August 1, 2014
BA readies for Lang Lang's show
A rara avis indeed, the Chinese virtuoso has captivated audiences all around the globe with his flamboyant, theatrical playing style — which has brought him a fair share of criticism too. His impact, nevertheless, is evident: after his presentation at the 2008 Olympics in Beijing, hundreds of children enrolled for piano lessons in China.
Since he was five, Lang Lang has been performing with an unusual talent for such a young age. It was at this age that he won first place at the Schubert National Piano Competition, held in his hometown, the capital of China’s Liaoning Province, Shenyang. Shortly after he intensified his studies, going all-in for a musical career. The bet soon paid off, he won the Xing Hai Cup Piano Competition in Beijing age 11 and the following year he triumphed in the same way, this time in Germany, at the International Competition for Young Pianists. But his talent definitely grew exponentially during his adolescence, starting with first prize at the Tchaikovsky International Competition for Young Musicians, at 13. His big break came in 1999, when he filled in at the last moment for German-born pianist André Watts, performing Tchaikovsky’s Piano Concerto No. 1 at the Ravinia Festival.

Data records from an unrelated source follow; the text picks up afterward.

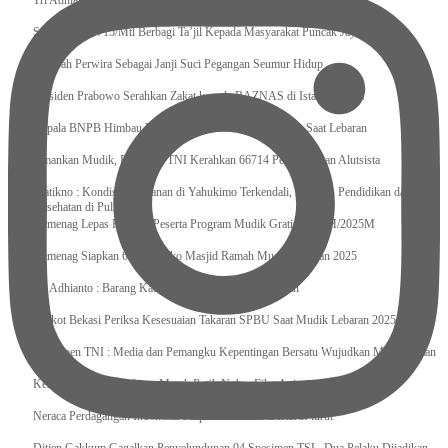
Tri Adhianto : Kota Bekasi Bisa Mempertahankan Keharmonisasian
Satgas Yonif 715/Mtl Berbagi Ta’jil Kepada Masyarakat Puncak Jaya
Sumpah Perwira Sebagai Janji Suci Pegangan Seumur Hidup
Presiden Prabowo Serahkan Zakat kepada BAZNAS di Istana Negara
Kepala BNPB Himbau Pemda Waspada Potensi Bencana Saat Lebaran
Amankan Mudik, Panglima TNI Kerahkan 66714 Personel Dan Alutsista
Pratikno : Kondisi Keamanan di Yahukimo Terkendali, Layanan Pendidikan dan
Kesehatan di Pulihkan
Kemenag Lepas Ratusan Peserta Program Mudik Gratis 1446 H/2025M
Kemenag Siapkan 6.180 Posko Masjid Ramah Mudik Lebaran 2025
Tri Adhianto : Barang Kadaluarsa Segera di Kembalikan
Walkot Bekasi Periksa Kesesuaian Takaran SPBU Saat Mudik Lebaran 2025
Kapuspen TNI : Media dan Pemangku Kepentingan Bersatu Wujudkan Mudik Aman
2025
Kemenekraf Ajak Kabinet Merah Putih Nobar Film Animasi Jumbo
Neraca Perdagangan Indonesia Surplus 58 Bulan Berturut-turut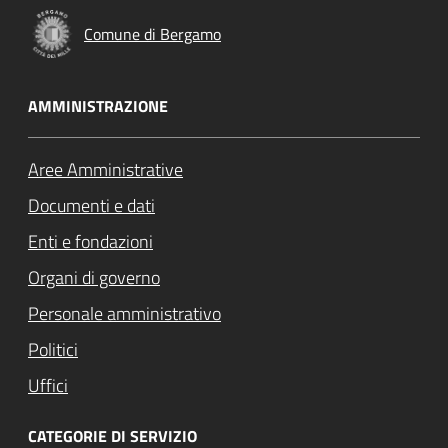
Comune di Bergamo
AMMINISTRAZIONE
Aree Amministrative
Documenti e dati
Enti e fondazioni
Organi di governo
Personale amministrativo
Politici
Uffici
CATEGORIE DI SERVIZIO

Most critics were swept away by his performance — he was just 17.
A few years later, he was already established as one of the key pianists of his generation. Popularity ensued, and with it came a long string of concerts around the globe, featuring the world’s leading orchestras and conductors. International acclaim broadened his audience, earning him praise from musical icons such as Herbie Hancock. Needless to say, most of his albums debuted on top of Billboard’s Classical Music charts.

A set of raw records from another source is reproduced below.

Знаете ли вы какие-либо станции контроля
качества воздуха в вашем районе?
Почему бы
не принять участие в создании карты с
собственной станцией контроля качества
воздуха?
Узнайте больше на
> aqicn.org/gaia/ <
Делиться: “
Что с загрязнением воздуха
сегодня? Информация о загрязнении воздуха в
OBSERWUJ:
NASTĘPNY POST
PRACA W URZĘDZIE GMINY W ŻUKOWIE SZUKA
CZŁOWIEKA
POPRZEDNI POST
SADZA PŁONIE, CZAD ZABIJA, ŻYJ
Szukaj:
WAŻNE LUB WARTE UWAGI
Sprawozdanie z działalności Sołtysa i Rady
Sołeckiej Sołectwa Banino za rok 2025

In spite of his much-agreed perfect technique, for many classical music purists Lang Lang may be nothing more than today’s Liberace. Indeed, though his show and attire are pretty far away from what the late US pianist/showman did, there is an evident rockstar side to the Chinese pianist; after all, he did play One alongside Metallica — and among exploding flame pillars — at this year’s Grammy awards.

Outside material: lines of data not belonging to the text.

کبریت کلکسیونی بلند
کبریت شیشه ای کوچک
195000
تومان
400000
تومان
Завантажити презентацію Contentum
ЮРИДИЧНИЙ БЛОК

Still, there is an intention to put his popularity to good use. For instance, Lang Lang was chosen last year as the United Nations Messenger for Peace, an accomplishment he claims to very proud of. Lang Lang also seems to be truly inclined to engage in educational projects, his own International Music Foundation serves as organizing headquarters for his charity concerts and masterclasses.
Due to his massive following, a packed Colón Theatre might be expected tonight. Lang Lang’s repertoire will be comprised of Mozart’s Sonatas for piano: No 5 in G major, K 283; No 4 in E flat major, K 282; No 8 in A minor, K 310 and Chopin’s Ballads: No 1 in G minor, Op. 23; No 2 in F major, Op. 38; No 3 in A flat major, Op. 47 and No 4 in F minor, Op. 52.
Lang Lang is currently 32. Though he has already achieved the recognition many talented musicians only dream of, there is a long career still ahead of him. Time will tell if he will further his acceptance — both in and out of the classical music niche — or if he pushes his showmanship forward. Better yet, time will tell if Lang Lang constitutes a fair expression of how classical musicians are reinterpreted nowadays.